▶ [ASSIGNED TASK]: For the records below, please print exactly and only the lines from the one with "right knee: (1146, 697)" down to the one with "nose: (796, 428)", both ends included, omitting the pictures.

▶ [THE RECORDS]:
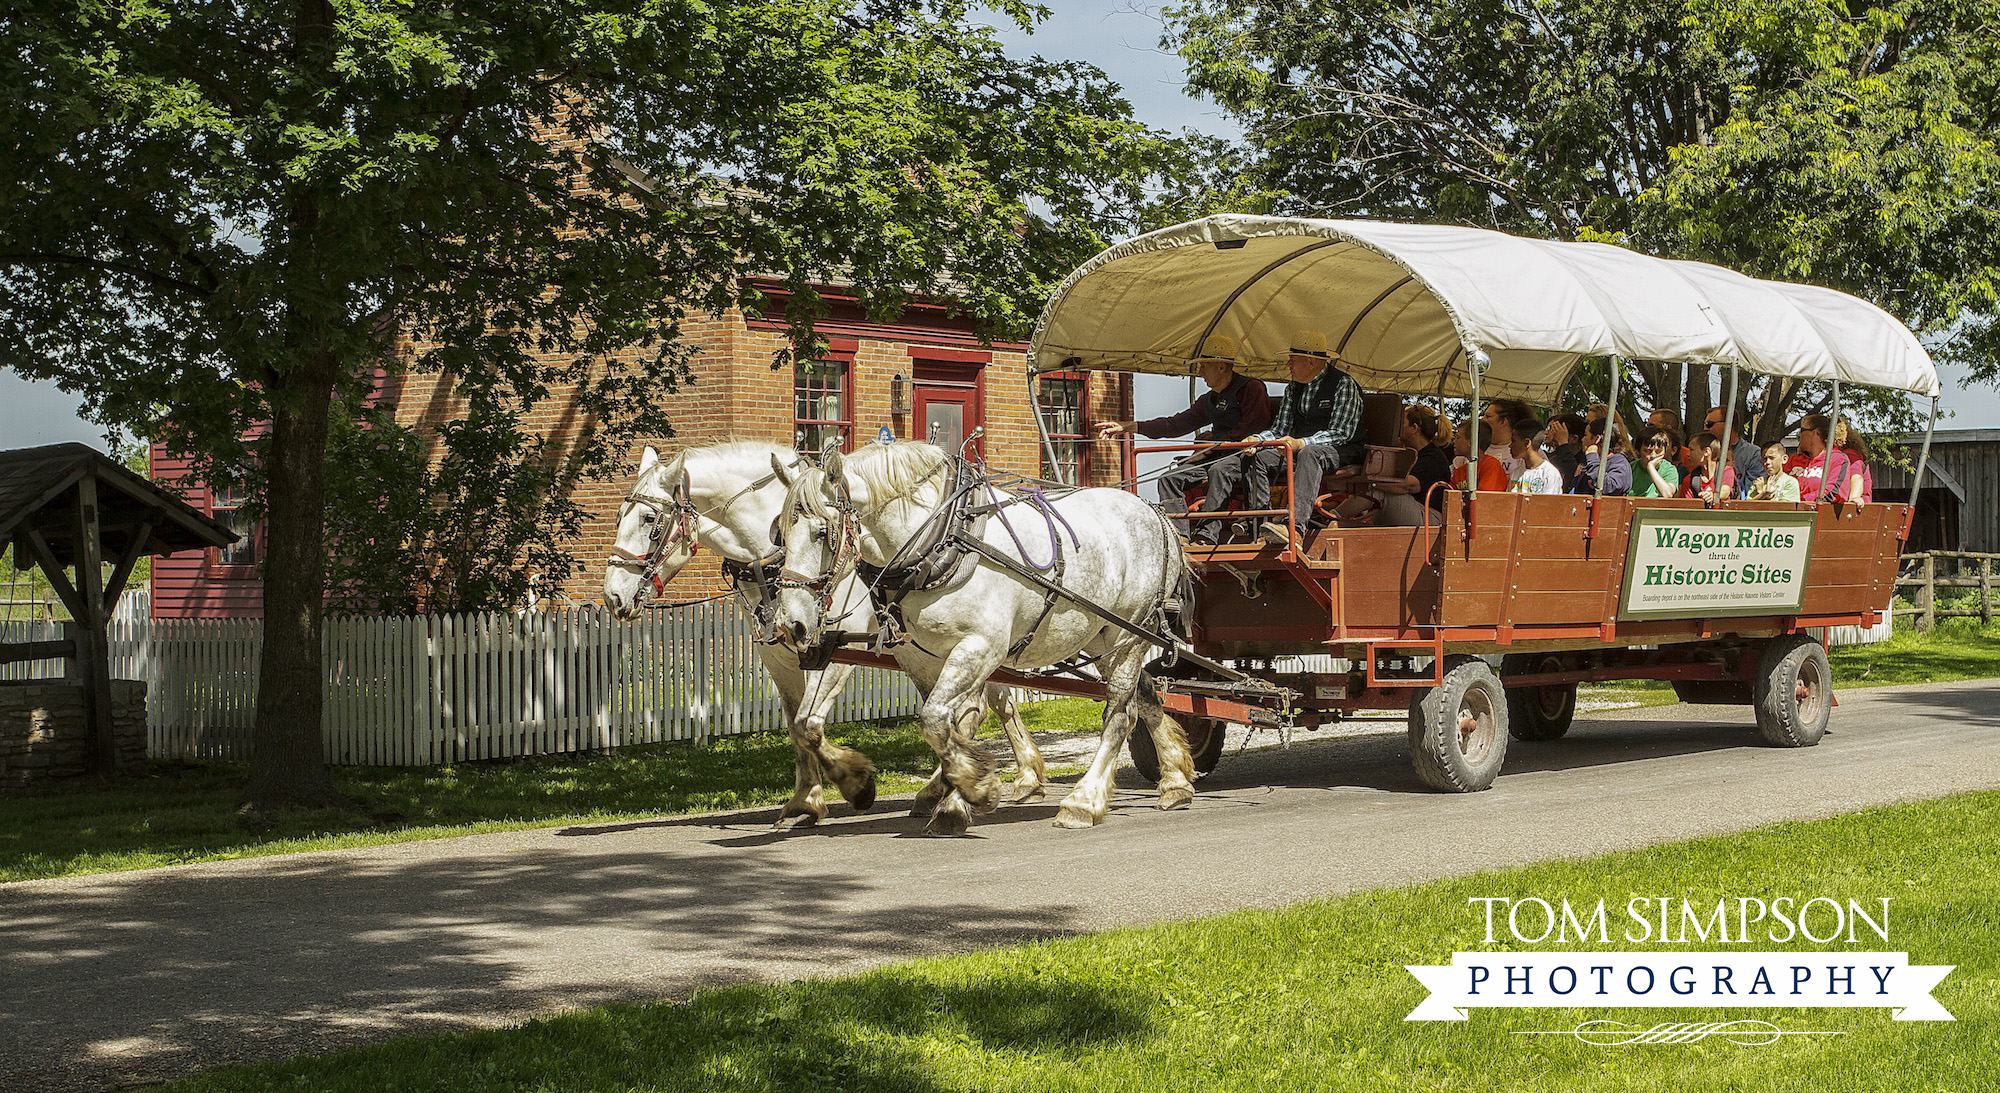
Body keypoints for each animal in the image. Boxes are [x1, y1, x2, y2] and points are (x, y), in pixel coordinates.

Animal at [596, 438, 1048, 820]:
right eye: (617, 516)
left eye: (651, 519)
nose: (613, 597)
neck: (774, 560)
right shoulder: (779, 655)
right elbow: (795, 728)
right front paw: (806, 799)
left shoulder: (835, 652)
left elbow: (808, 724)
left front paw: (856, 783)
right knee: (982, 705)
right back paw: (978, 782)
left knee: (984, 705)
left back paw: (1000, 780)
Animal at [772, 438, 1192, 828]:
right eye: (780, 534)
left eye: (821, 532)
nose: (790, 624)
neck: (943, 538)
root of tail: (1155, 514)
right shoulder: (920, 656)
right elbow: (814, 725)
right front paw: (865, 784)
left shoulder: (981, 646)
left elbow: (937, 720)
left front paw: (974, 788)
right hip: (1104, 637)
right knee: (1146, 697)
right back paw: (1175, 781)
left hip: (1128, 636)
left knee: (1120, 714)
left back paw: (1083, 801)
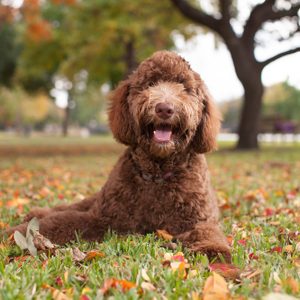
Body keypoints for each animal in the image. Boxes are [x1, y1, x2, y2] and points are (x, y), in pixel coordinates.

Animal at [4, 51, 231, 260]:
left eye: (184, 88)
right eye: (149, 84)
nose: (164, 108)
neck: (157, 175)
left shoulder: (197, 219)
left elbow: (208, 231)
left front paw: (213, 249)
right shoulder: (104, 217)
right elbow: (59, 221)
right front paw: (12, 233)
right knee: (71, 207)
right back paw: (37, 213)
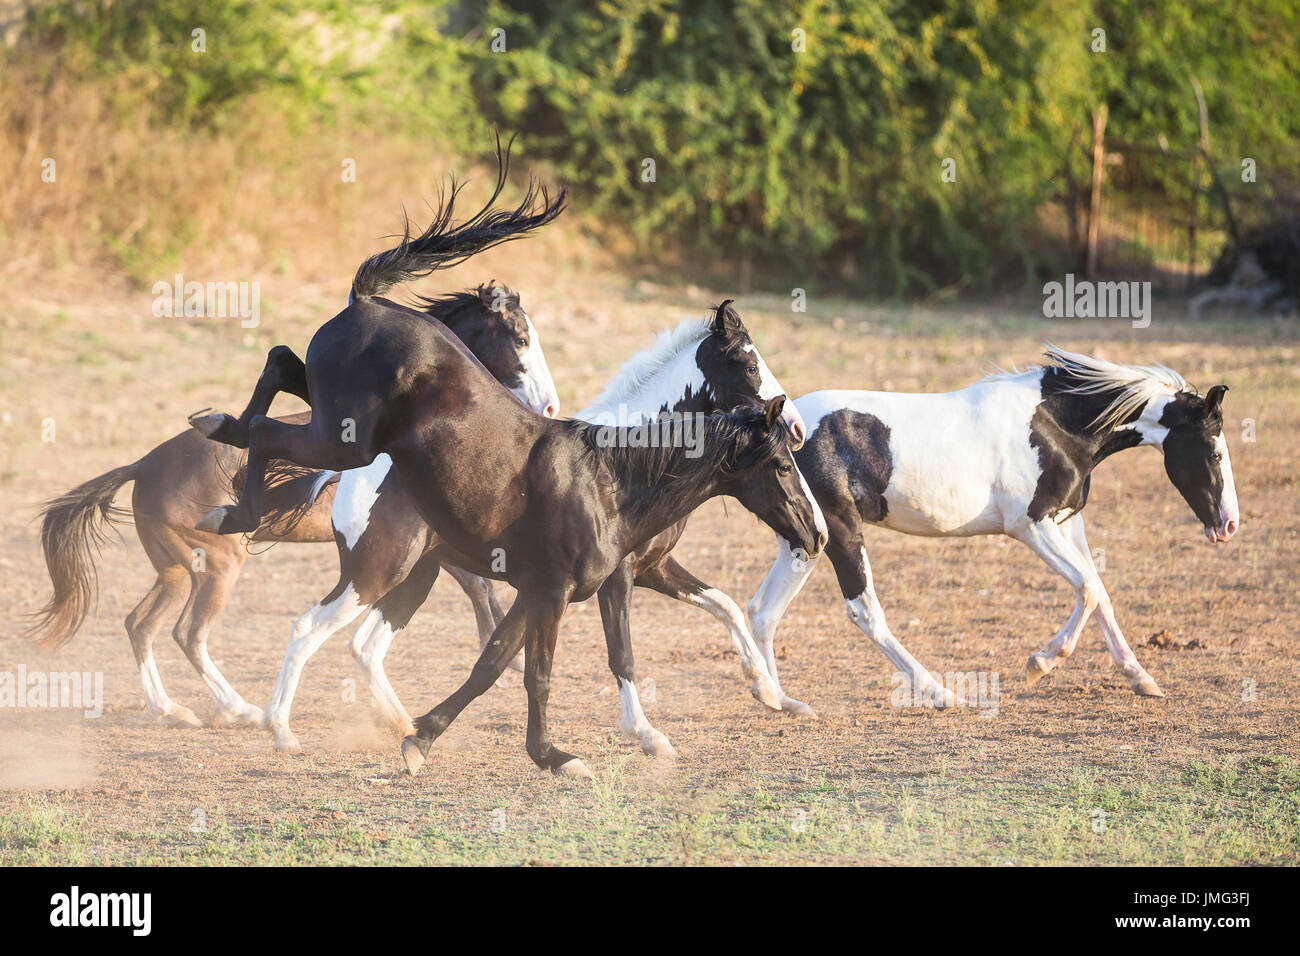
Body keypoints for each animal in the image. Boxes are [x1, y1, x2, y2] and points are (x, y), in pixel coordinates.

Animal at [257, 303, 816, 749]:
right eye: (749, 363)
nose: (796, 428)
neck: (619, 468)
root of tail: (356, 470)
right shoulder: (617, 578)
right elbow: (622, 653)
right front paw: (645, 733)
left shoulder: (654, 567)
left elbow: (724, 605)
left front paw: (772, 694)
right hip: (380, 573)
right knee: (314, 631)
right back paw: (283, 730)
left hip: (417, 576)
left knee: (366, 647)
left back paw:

▶ [ANSWER TO THIS TASK]:
right knee: (1146, 697)
right back paw: (1175, 781)
left hip: (1128, 636)
left knee: (1120, 714)
left back paw: (1083, 801)
Body keypoints for each animal in the image. Boxes are [x1, y1, x2, y2] and points are (x, y), in pixel coordinates.

Animal at [4, 51, 231, 260]:
left eye: (184, 88)
right eye: (149, 84)
nose: (164, 108)
neck: (157, 175)
left shoulder: (197, 219)
left elbow: (208, 231)
left front paw: (213, 249)
right shoulder: (104, 217)
right elbow: (59, 221)
right front paw: (12, 233)
right knee: (71, 207)
right back paw: (37, 213)
Body keypoints for each animal in the image. Boxes are [x1, y1, x2, y2] and points are (x, y), in pixel coordinates.

Animal at [257, 303, 816, 749]:
right eye: (749, 363)
nose: (796, 428)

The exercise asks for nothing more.